_Passage_
Groklaw member PolR sent me some observations on Microsoft's
Bilski amicus brief [
PDF;
text] submitted to the US Supreme Court in the case
In Re Bilski. Oral argument will be on November 9th. Presumably their arguments will be before the court. But are they technically accurate? PolR thinks they are not, and he decided to correct some materials in it, both some historical facts and the description of how computers today work.
Is it true, as Microsoft wrote in its brief, that computers are at heart just a "collection of tiny on-off switches--usually in the form of transistors"? Or that "The role of software is simply to automate the reconfiguration of the electronic pathways that was once done manually by the human operators of ENIAC"? Are computers just a modern equivalent to the telegraph or the Jacquard loom, a series of on-off switches, as the brief asserts?
Or is that hyberbole, and technically inaccurate hyperbole?How do modern computers really work? What impact did the discovery of the universal Turing machine have on how computers work, compared to prior special-purpose computers like ENIAC? What are the differences between how analogue and digital computers work? We have heard from the lawyers, but what about from those whose area of expertise is the tech? I think you'll see how this technical information ties in with the questions the US Supreme Court would like answered -- presumably accurately -- as to whether or not software should be patentable and whether computers become special purpose machines when software is run on them. Po1R's collected some very useful references from experts. Feel free to add more references in your comments.

_Dataset records_
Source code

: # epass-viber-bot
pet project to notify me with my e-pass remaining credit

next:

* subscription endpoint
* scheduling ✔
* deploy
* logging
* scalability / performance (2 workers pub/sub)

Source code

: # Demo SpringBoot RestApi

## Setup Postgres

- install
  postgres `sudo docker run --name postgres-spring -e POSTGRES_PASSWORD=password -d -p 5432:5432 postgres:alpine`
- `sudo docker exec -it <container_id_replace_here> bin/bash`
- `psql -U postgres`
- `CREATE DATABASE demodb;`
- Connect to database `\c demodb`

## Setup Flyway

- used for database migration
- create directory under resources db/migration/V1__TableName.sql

_Problem requirements_
Could you repeat the passage on Microsoft's Bilski brief, beginning at the words "Is it true, as" and stopping after "the brief asserts?", but change "telegraph" to "telephone"?

_Your solution_
Is it true, as Microsoft wrote in its brief, that computers are at heart just a "collection of tiny on-off switches--usually in the form of transistors"? Or that "The role of software is simply to automate the reconfiguration of the electronic pathways that was once done manually by the human operators of ENIAC"? Are computers just a modern equivalent to the telephone or the Jacquard loom, a series of on-off switches, as the brief asserts?